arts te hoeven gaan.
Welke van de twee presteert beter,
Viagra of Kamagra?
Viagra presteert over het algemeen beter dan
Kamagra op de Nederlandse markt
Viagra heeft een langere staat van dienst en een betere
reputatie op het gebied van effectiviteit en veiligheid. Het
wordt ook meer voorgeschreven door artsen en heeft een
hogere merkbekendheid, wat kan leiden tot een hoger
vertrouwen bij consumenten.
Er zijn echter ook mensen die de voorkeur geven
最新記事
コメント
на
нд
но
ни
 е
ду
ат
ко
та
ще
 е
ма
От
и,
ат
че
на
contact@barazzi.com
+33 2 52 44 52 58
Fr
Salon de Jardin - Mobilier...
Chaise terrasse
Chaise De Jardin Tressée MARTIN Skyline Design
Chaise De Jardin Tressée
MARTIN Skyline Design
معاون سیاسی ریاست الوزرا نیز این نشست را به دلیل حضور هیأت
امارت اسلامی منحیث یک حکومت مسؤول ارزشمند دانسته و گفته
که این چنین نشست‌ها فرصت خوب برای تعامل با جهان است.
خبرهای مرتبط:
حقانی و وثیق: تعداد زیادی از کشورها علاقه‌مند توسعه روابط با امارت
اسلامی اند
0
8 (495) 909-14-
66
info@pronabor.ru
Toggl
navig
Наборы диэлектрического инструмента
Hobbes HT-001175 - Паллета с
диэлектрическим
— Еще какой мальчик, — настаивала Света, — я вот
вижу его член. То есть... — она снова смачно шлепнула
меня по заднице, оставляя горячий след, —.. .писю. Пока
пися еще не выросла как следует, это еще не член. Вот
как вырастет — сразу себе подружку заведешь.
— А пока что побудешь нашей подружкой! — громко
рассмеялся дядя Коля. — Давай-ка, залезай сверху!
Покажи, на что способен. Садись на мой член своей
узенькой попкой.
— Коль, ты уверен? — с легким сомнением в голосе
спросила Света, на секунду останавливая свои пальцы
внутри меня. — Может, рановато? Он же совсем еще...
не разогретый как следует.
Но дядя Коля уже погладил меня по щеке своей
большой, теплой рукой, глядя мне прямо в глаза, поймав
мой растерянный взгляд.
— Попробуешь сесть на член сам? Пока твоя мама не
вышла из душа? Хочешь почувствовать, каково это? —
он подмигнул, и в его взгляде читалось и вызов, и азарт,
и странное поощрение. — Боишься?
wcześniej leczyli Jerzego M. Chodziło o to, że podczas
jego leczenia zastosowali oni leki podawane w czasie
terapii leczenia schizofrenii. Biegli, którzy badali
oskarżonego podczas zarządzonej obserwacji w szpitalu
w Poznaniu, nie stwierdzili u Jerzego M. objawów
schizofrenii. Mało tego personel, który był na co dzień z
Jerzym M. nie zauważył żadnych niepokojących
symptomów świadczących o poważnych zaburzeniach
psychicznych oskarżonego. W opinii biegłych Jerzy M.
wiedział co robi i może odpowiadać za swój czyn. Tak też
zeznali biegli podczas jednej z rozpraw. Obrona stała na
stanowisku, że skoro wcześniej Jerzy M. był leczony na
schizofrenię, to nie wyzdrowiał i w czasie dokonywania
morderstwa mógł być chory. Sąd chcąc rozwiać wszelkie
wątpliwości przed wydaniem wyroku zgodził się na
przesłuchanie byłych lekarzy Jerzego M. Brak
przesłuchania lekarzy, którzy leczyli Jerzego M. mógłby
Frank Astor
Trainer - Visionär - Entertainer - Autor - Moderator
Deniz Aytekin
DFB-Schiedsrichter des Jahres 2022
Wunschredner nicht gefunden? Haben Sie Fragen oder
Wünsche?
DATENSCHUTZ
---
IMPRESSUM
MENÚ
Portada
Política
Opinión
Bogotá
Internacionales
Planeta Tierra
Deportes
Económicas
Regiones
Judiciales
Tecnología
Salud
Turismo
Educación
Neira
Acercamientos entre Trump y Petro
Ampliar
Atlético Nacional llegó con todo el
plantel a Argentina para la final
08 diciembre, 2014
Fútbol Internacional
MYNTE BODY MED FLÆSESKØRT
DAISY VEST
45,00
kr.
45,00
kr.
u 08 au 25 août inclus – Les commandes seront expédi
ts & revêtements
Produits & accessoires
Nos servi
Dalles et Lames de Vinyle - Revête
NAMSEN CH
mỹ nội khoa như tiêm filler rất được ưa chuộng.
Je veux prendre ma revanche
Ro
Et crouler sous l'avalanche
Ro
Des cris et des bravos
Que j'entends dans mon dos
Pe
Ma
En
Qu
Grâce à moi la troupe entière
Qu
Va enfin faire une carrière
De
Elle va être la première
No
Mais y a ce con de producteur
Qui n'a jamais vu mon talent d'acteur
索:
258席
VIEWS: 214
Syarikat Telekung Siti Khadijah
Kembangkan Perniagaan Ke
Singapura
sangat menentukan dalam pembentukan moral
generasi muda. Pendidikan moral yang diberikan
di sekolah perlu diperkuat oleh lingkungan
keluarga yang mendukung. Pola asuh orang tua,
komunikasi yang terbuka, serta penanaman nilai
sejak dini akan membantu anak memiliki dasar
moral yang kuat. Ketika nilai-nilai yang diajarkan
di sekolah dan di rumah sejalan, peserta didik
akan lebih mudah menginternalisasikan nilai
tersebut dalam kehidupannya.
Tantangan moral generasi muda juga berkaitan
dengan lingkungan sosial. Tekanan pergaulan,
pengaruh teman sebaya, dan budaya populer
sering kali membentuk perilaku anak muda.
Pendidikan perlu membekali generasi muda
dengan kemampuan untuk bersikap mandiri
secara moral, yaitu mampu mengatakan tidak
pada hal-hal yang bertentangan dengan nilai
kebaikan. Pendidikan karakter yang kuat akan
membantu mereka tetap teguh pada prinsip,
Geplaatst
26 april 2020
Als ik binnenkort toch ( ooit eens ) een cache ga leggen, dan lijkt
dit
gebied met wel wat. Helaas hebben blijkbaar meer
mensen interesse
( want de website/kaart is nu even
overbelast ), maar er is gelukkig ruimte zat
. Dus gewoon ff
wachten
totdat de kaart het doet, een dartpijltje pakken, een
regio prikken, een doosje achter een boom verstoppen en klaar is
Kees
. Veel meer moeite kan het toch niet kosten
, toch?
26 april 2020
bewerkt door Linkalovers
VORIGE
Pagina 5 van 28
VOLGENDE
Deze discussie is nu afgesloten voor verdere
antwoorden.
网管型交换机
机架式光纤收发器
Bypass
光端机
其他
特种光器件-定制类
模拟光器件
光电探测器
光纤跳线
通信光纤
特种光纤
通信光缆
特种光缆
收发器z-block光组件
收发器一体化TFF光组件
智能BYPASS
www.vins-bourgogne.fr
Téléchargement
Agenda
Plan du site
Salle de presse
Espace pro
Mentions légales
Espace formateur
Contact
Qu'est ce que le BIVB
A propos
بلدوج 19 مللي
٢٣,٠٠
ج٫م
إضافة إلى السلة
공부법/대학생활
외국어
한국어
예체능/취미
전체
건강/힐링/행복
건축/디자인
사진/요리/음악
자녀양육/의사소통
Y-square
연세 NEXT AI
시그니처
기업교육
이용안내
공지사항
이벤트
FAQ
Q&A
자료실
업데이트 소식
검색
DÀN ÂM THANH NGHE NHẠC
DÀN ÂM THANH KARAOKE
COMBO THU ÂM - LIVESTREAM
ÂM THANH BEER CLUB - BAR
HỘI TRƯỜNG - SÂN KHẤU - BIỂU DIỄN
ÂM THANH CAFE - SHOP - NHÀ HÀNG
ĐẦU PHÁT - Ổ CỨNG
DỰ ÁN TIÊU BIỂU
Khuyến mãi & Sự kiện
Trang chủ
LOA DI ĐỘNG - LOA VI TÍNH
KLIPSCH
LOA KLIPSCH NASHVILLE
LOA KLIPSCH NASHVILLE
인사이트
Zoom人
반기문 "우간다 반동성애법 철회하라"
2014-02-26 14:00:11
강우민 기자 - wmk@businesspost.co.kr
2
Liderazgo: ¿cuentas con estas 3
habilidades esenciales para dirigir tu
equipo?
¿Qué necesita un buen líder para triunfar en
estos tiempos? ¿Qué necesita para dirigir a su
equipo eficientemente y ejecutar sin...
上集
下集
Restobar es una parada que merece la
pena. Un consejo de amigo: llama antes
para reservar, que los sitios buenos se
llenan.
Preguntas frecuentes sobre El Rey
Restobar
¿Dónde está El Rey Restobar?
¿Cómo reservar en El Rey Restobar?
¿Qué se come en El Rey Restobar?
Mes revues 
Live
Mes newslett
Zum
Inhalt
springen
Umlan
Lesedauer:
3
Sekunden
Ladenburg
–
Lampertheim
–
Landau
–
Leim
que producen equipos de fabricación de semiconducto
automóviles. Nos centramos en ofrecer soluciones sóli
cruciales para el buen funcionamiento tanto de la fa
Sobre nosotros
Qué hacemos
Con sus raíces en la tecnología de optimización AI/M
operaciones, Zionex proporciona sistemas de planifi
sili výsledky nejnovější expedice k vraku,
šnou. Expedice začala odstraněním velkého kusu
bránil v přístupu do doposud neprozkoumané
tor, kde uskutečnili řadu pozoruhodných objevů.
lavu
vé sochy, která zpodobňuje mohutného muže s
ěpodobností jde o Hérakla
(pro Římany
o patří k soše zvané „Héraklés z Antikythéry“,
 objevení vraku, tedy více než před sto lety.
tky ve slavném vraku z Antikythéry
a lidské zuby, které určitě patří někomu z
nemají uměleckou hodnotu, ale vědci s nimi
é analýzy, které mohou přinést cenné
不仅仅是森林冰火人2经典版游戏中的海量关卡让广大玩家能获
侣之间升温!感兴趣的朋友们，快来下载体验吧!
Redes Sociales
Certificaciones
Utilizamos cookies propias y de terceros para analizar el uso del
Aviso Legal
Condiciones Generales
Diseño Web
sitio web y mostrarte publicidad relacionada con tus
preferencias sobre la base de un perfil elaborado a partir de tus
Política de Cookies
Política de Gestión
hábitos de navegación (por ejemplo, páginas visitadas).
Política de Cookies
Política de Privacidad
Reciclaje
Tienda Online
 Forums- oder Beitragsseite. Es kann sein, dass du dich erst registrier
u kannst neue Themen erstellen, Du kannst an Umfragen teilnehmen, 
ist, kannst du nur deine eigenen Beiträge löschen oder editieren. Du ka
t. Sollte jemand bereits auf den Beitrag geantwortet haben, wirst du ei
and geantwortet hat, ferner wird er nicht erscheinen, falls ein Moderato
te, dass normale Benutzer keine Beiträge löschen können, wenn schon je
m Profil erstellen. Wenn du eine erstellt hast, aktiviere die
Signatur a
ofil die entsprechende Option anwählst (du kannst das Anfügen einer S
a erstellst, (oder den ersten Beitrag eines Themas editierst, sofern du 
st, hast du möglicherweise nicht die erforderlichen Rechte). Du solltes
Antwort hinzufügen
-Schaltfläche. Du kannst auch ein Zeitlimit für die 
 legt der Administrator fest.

******

Only the lines from the top of the data through the line that contains "диэлектрическим" should be quoted, exactly as they stand.

### The answer
arts te hoeven gaan.
Welke van de twee presteert beter,
Viagra of Kamagra?
Viagra presteert over het algemeen beter dan
Kamagra op de Nederlandse markt
Viagra heeft een langere staat van dienst en een betere
reputatie op het gebied van effectiviteit en veiligheid. Het
wordt ook meer voorgeschreven door artsen en heeft een
hogere merkbekendheid, wat kan leiden tot een hoger
vertrouwen bij consumenten.
Er zijn echter ook mensen die de voorkeur geven
最新記事
コメント
на
нд
но
ни
 е
ду
ат
ко
та
ще
 е
ма
От
и,
ат
че
на
contact@barazzi.com
+33 2 52 44 52 58
Fr
Salon de Jardin - Mobilier...
Chaise terrasse
Chaise De Jardin Tressée MARTIN Skyline Design
Chaise De Jardin Tressée
MARTIN Skyline Design
معاون سیاسی ریاست الوزرا نیز این نشست را به دلیل حضور هیأت
امارت اسلامی منحیث یک حکومت مسؤول ارزشمند دانسته و گفته
که این چنین نشست‌ها فرصت خوب برای تعامل با جهان است.
خبرهای مرتبط:
حقانی و وثیق: تعداد زیادی از کشورها علاقه‌مند توسعه روابط با امارت
اسلامی اند
0
8 (495) 909-14-
66
info@pronabor.ru
Toggl
navig
Наборы диэлектрического инструмента
Hobbes HT-001175 - Паллета с
диэлектрическим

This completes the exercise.